今日の昼、買って帰るべきスイーツが何なのか忘れて、お姉ちゃんに電話をしたものの繋がらなかった……というあの一連の出来事を、もう忘れてしまったというのか。
「あっ、お菓子!」
「そうそう」
「忘れてた。電話しなきゃだった」
バイトから帰って来て、いつものように和衣の部屋にお風呂をなかなか誘いに来なかったのは、お姉ちゃんに電話をしていたからなのかと思っていたのだが、どうやらそうではなかったらしい。
和衣は、睦月のお姉ちゃんのことは全然知らないけれど、昼間の話では、何だかすごく怖そうな感じだったのに、それでも、そんな肝心なこと、忘れちゃうんだ…。

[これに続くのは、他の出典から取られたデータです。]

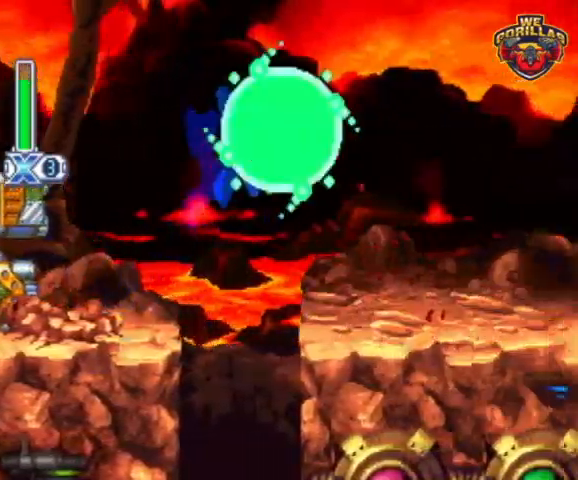
{"buttons": ["Y", "R1", "DPAD_RIGHT"], "events": [[267, "Y", "up"], [367, "L1", "down"], [367, "Y", "down"], [500, "L1", "up"]]}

「もうさ、そんなに食いたいんだったら、自分で買えばいいと思わない!?」
ガシガシと乱暴に頭を拭きながら、睦月は息巻く。
確かにそれは一理あるけれど、それを和衣に向かって怒られても困る。
「でも、地元じゃ売ってないヤツなのかもよ?」
「ネットとかで買えんじゃん」
「じゃあむっちゃん、電話したとき、そう言ったら?」
「………………言えない……」
睦月が尤もなことを言うから、和衣も尤もなことを返したのに、睦月はガックリと項垂れた。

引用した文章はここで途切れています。